If you’re unsure if your physical stress has an emotional link, try to identify the area of the body needing attention. Very often, the stress in the body manifests itself in the major joint systems. Our major joint systems carry the heaviest burden while supporting the body, therefore, making them more susceptible to emotional pressures. They include the spine, shoulders, and hips.
Postures in yin yoga support the joints through a process of detoxification. While the poses are being held, the joint system being worked on is starved of vital nutrients and prana. Once the pose is released, a rebounding pose is introduced to encourage the rushing back of nutrients into the joint. This flooding cleanses the joint of toxins and lowers levels of inflammation. This cleanse can also be felt in the emotional body as a sense of release.

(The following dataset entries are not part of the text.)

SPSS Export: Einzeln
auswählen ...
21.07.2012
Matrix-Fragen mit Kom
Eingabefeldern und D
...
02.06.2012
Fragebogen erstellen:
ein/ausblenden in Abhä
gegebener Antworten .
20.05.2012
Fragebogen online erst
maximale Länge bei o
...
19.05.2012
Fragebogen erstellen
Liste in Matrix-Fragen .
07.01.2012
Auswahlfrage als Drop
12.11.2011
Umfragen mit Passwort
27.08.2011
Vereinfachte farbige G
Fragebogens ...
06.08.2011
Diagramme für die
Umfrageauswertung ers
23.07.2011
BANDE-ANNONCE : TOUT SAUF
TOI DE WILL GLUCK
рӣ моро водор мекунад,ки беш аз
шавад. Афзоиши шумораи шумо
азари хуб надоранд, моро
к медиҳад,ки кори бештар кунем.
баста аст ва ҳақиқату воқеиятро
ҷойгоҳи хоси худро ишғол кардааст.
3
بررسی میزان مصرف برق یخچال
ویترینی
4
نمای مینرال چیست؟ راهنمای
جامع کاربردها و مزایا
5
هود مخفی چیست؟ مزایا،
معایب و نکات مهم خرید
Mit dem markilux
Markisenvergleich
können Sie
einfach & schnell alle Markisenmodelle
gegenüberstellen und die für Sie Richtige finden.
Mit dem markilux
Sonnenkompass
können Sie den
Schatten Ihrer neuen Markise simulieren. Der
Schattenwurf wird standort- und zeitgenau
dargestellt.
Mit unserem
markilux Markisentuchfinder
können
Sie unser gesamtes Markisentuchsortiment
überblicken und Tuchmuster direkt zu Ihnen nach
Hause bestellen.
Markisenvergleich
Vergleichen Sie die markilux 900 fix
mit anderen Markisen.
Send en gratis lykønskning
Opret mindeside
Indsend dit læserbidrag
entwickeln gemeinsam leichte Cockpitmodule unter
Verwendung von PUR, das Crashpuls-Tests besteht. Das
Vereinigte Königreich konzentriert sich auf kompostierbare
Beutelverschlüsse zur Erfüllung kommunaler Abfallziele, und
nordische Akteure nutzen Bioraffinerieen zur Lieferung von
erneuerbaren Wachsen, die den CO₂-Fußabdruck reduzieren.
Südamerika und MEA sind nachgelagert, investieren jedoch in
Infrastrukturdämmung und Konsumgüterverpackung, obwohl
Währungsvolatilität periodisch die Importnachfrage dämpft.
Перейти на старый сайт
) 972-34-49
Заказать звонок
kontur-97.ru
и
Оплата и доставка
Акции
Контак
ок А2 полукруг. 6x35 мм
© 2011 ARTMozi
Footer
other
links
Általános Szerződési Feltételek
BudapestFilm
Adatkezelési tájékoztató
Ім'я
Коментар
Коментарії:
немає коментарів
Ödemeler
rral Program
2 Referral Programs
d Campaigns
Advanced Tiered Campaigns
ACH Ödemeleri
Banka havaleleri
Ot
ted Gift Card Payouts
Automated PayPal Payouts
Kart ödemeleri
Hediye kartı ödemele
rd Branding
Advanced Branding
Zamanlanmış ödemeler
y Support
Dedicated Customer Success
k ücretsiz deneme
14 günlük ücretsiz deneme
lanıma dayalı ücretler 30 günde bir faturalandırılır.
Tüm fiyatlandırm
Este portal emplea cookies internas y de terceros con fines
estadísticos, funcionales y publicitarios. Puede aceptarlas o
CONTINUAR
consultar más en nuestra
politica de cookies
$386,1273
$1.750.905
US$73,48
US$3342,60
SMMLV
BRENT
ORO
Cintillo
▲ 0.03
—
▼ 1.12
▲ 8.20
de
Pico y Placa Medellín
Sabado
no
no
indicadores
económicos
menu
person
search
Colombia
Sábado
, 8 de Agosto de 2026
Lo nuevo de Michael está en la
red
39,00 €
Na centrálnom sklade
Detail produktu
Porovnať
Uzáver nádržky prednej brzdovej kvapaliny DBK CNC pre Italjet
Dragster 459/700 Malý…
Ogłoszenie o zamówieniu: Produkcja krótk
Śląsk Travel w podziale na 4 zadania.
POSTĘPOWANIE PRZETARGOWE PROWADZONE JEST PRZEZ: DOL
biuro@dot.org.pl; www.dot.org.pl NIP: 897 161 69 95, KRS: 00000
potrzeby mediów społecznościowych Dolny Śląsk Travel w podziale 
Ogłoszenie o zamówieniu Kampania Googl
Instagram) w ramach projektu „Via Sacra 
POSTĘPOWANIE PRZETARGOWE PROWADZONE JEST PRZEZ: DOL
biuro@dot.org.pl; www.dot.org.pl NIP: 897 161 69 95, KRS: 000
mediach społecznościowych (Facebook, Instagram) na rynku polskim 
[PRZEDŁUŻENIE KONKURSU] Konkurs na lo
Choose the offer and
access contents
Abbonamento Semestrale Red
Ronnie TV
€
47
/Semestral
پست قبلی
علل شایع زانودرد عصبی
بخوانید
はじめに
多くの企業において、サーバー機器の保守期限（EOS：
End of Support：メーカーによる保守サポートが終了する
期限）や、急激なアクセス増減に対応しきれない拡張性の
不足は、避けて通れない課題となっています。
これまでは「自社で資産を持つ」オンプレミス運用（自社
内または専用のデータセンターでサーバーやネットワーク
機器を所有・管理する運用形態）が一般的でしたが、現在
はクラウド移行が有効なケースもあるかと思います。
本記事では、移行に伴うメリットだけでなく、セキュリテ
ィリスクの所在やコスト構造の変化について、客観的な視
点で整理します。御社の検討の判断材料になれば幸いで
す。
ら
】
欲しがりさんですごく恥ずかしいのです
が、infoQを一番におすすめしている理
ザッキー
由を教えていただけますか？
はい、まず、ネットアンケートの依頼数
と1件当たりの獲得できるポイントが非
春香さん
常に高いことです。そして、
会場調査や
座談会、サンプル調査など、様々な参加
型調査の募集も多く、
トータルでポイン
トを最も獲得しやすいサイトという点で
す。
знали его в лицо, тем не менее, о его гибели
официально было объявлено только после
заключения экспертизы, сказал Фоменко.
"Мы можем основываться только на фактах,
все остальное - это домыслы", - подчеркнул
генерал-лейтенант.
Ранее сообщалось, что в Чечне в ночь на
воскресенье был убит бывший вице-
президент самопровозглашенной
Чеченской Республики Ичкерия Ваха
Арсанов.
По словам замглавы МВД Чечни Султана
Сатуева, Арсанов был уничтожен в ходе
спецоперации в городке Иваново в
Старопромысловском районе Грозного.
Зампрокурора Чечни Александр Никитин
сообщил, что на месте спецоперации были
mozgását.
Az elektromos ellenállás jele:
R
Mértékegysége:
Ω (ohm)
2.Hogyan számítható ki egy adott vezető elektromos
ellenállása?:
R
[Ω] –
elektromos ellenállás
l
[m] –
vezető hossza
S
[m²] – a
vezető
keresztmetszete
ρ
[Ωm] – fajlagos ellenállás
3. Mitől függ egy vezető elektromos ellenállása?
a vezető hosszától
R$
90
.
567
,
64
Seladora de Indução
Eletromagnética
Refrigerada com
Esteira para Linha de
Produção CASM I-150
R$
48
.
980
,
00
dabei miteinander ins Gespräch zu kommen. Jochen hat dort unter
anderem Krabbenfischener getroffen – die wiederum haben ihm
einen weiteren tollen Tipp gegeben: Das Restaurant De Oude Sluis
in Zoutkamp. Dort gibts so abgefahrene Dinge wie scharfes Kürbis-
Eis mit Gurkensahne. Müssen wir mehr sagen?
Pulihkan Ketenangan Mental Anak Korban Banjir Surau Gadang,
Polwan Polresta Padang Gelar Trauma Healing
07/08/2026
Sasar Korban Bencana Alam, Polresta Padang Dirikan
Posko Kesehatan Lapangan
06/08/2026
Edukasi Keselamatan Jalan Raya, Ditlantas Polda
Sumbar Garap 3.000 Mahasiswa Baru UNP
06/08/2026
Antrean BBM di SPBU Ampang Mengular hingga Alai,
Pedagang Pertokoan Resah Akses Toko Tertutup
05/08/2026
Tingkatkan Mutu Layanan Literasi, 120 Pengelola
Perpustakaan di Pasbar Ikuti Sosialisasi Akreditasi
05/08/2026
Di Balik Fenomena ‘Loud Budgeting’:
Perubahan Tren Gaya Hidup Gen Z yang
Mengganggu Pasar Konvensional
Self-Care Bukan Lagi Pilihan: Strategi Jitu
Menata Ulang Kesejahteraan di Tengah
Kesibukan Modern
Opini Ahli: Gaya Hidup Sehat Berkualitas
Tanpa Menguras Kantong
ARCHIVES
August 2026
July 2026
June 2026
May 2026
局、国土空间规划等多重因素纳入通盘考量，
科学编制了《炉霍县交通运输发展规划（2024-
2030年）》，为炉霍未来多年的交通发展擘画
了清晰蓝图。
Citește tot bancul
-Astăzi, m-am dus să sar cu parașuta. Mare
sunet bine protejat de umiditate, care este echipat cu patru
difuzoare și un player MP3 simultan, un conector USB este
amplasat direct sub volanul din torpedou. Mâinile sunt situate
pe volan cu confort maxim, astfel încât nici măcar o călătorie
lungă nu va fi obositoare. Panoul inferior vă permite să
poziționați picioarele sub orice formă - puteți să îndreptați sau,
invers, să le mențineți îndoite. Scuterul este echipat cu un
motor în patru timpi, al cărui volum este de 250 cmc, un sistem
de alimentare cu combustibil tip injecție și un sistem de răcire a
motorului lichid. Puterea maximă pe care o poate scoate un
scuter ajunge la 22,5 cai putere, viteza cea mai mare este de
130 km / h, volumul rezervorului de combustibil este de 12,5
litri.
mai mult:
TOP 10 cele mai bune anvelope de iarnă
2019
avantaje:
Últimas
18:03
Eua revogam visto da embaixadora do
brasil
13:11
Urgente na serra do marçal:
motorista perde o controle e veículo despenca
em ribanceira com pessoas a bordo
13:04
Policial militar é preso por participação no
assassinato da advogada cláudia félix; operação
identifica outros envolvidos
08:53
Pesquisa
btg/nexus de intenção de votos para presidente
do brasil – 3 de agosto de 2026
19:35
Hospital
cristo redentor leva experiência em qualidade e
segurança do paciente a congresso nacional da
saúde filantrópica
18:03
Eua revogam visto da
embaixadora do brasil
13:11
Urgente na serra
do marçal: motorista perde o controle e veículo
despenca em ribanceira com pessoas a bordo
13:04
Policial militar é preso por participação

Yin Yoga Compliments Other Workouts
The ancient Chinese concept of yin and yang relates to the idea that within two opposing forces, there is balance. Certain styles of exercise can be categorized as either yin or yang according to their qualities. Workouts such as running, HIIT, and heat building yoga classes are considered yang because they are active, sweat-inducing, dynamic, and repetitive. The principles of yang relate to masculinity, heat, and movement. Yin is the feminine force and is related to stillness, rest, balance, cooling, and release. Exercises that are based in stretching and relaxation are yin in nature. If yang-style workouts are overused without the balance of yin, there is the potential for the body to become overworked, injured, or fatigued. Bringing yin yoga to your movement routine will help with improved flexibility and relaxation.
Yin Yoga Balances Your Chi
According to traditional Chinese medicine, our bodies are powered by a vital force called ‘chi’. Chi runs through specific energetic channels in the body, called meridians. While all yoga styles could have an effect on the meridian pathways, yin yoga has a more profound and extreme effect. All of the meridians flow through the back and legs and many yin postures will touch on several meridians at once. Yin classes are usually structured to allow students to work on all of the meridians.
Yin Yoga Can Help Build Fortitude and Perseverance
When life is feeling a bit difficult or situations are making it hard to focus, you can turn to yin yoga to help rebalance energy. Yin teaches us that staying still and dealing with whatever thoughts, feelings, emotions, or sensations come up will actually help you grow. Learning to take each moment as it comes will help you become more proficient in managing the discomforts that come up in life off the mat. As time passes in each posture, it gets harder to ignore the ‘monkey’ mind and students sometimes have the desire to leave or modify the pose. Yin teaches us to find a place of comfort in a not-so-comfortable place and observe our thoughts and reactions from a place of calmness.
Yin Yoga is for All Ages and Abilities
As a practice, Yin Yoga is safe for people of all ages and physical abilities. It’s a great addition to a current yoga practice or workout, and can be adapted for those with injury or limitation. Always make sure to let your teacher know if you are pregnant, have a new or old injury, or are feeling any sharp, shooting pains while in a pose. There are modifications available to make each pose better suited for your body and specific needs.